Deuteronomy 6:5-9 Love the Lord your God with all your heart and with all your soul and with all your strength. These commandments that I give you today are to be on your hearts. Impress them on your children. Talk about them when you sit at home and when you walk along the road, when you lie down and when you get up. Tie them as symbols on your hands and bind them on your foreheads. Write them on the doorframes of your houses and on your gates.
Saturday, February 23, 2013
CXVIII - II Samuel 24 - David's Census
I want to make note early on that this chapter nearly mirrors Chronicles 21. Actually, Chronicles is a bit more detailed than the II Samuel rendering of these events.
Verse 1 - I spent too much time trying to connect this first verse with the rest of this chapter. But when I looked at the parallel verse in Chronicles 24:1, I understood it much better. II Samuel says that the Lord incited David to take a census in all of Israel. Chronicles says that Satan incited David to do this. Chronicles' rendering perfectly fits the rest of the chapter, so we're going on with the assumption that an evil influence caused David to take the census. The Scripture says that God was
angry with David for it. It doesn't make any sense that God would be angry with anybody that strictly obeyed Him. Also, this verse says that God was angry "again". This indicates to me that the first time was in behalf of the Gibeonites when He sent to Israel the drought (II Samuel 21).

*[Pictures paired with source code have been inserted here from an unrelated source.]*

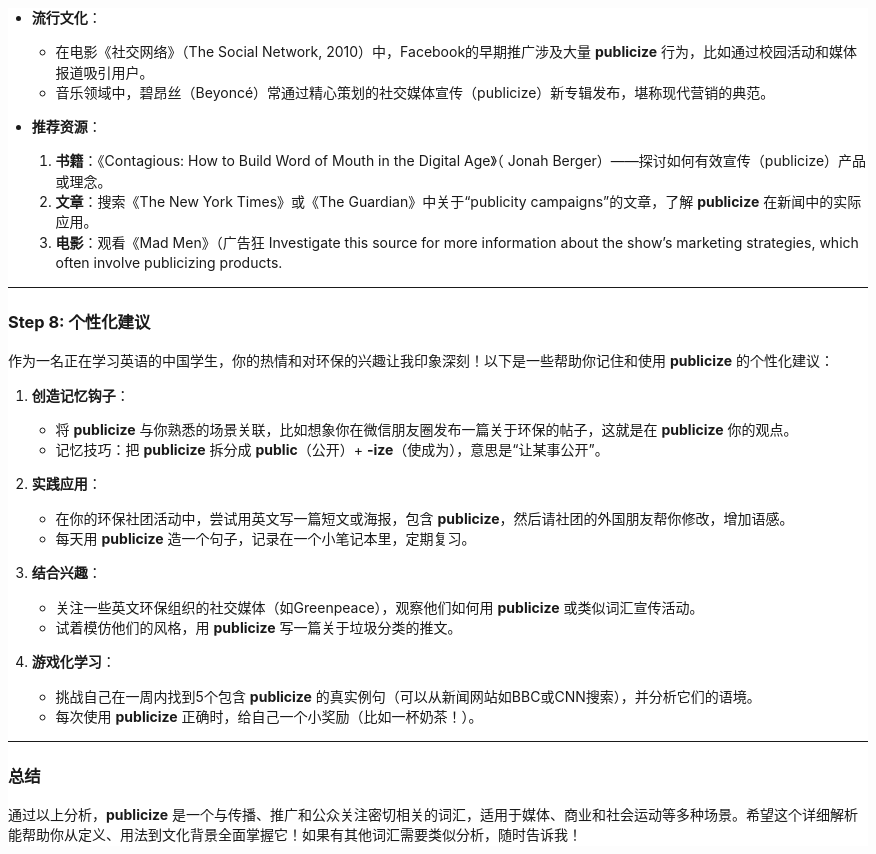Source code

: - **流行文化**：
  - 在电影《社交网络》（The Social Network, 2010）中，Facebook的早期推广涉及大量 **publicize** 行为，比如通过校园活动和媒体报道吸引用户。
  - 音乐领域中，碧昂丝（Beyoncé）常通过精心策划的社交媒体宣传（publicize）新专辑发布，堪称现代营销的典范。

- **推荐资源**：
  1. **书籍**：《Contagious: How to Build Word of Mouth in the Digital Age》（ Jonah Berger）——探讨如何有效宣传（publicize）产品或理念。
  2. **文章**：搜索《The New York Times》或《The Guardian》中关于“publicity campaigns”的文章，了解 **publicize** 在新闻中的实际应用。
  3. **电影**：观看《Mad Men》（广告狂 Investigate this source for more information about the show’s marketing strategies, which often involve publicizing products.

---

### Step 8: 个性化建议

作为一名正在学习英语的中国学生，你的热情和对环保的兴趣让我印象深刻！以下是一些帮助你记住和使用 **publicize** 的个性化建议：

1. **创造记忆钩子**：
   - 将 **publicize** 与你熟悉的场景关联，比如想象你在微信朋友圈发布一篇关于环保的帖子，这就是在 **publicize** 你的观点。
   - 记忆技巧：把 **publicize** 拆分成 **public**（公开）+ **-ize**（使成为），意思是“让某事公开”。

2. **实践应用**：
   - 在你的环保社团活动中，尝试用英文写一篇短文或海报，包含 **publicize**，然后请社团的外国朋友帮你修改，增加语感。
   - 每天用 **publicize** 造一个句子，记录在一个小笔记本里，定期复习。

3. **结合兴趣**：
   - 关注一些英文环保组织的社交媒体（如Greenpeace），观察他们如何用 **publicize** 或类似词汇宣传活动。
   - 试着模仿他们的风格，用 **publicize** 写一篇关于垃圾分类的推文。

4. **游戏化学习**：
   - 挑战自己在一周内找到5个包含 **publicize** 的真实例句（可以从新闻网站如BBC或CNN搜索），并分析它们的语境。
   - 每次使用 **publicize** 正确时，给自己一个小奖励（比如一杯奶茶！）。

---

### 总结
通过以上分析，**publicize** 是一个与传播、推广和公众关注密切相关的词汇，适用于媒体、商业和社会运动等多种场景。希望这个详细解析能帮助你从定义、用法到文化背景全面掌握它！如果有其他词汇需要类似分析，随时告诉我！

So David instructs Joab, the military commander to count all able-bodied men in all Israel and Judah. The level-headed Joab asks David why he would want to do such a thing. {Joab was smart and loyal. Remember it was Joab who took David to task about his grieving for Absalom. Had Joab not done that, Israel would have come apart at the seams. So whenever I read about Joab's words, I pay attention.} So think about this from Joab's mindset. He knew that the census would bring back very high numbers. Whenever people lean upon God, they are successful. Big numbers for the army could make many people depend on the army for their security rather than God. Also, such a census could perhaps make the population suspect that David was going to set up a draft, which was against the warnings of Samuel when the elders pressed him to make them a king. And thirdly, rumors would start that Israel was going to march in war again, and at this time there was peace in the region.
Verse 8 - It took almost ten months for Joab and his soldiers to complete the census in all the tribes of Israel. When he finished he reported to David that there were 1,300,000 able-bodied men available to serve in the nation's military. {Gee that's a lot.} Vss 10--> David knew in his heart that he should not have had that census taken. He approached God, confessing his sin and repentant. He knew God was angry with him, so he threw himself on the mercy of God's court. So God spoke to David
through the prophet Gad. Notice that God gives David a choice of punishment. {I find that interesting.} God gave him three choices:
1. Seven years of famine
2. Three months of war, fleeing from his enemies
3. Three days of pestilence or plague
David respectfully said he did not want war because he did not want heathens to harm him or any Iraelites. He left the choice between the remaining two up to God. So the Lord sent a great and terrible plague on the land. The Scripture does not specify the affliction, but it does say that 70,000 people were killed by it. Note verse 16. The Angel of Death is mentioned. {We're going to study about angels as we go through the Scripture. The last time we saw the Angel of Death was in Exodus. God used the Angel of Death to impose His final plague on Pharoah and all of Egypt. It was the time that Moses led Israel out of Egypt for the Promised Land. Also the arrival of the Angel of Deaht marked the beginning of Passover.} As the Angel of Death is about to strike Jersalem, God stops him. Enough was enough. God stopped the Angel of Death just as he had approached the threshing floor owned by a Jebusite named Araunah. {The Jebusites were a tribe of Canaan who were living in Jersualem when David captured the city and made it the capial of the united Israel. Araunah was one of those who were allowed to remain in the city and to own property. A threshingfloor was a hard-surfaced place where shocks of harvested grain were spread in a circle, and oxen pulled heavy wooden sleds over them to break the grains from their husks. These threshing floors were usually placed at higher elevations where there was frequent wind that would winnow the wheat, separating the grain from the chaff. Imagine. What a perfect place for the Angel of Death to cast his plague and have the wind broadcast it throughout the city of Jerusalem. Scary, isn't it?}
Verse 18--> God sent the prophet Gad to David for a second time, with specific instructions: David was to build an altar unto the Lord and He wanted it built on Araunah's threshing floor. When David approached Araunah about purchasing the threshing floor for an altar, Araunah wanted to give it to David, but David insisted on paying for it just as Abraham had always insited on paying for any land he got. In the last verse David made burnt offerings and peace offerings on the altar he built on
his newly acquired land. {Burnt offerings expressed the offerer's sacrifices in atonement for their sins. Also, it signified the offerer's entire self-dedication to God. Peace offerings , using any animal ritually acceptable for sacrifice, were associated with occasions of thanksgiving. In response to David's offerings, the Lord "yielded to his prayer for the land; and the plague in Israel stopped.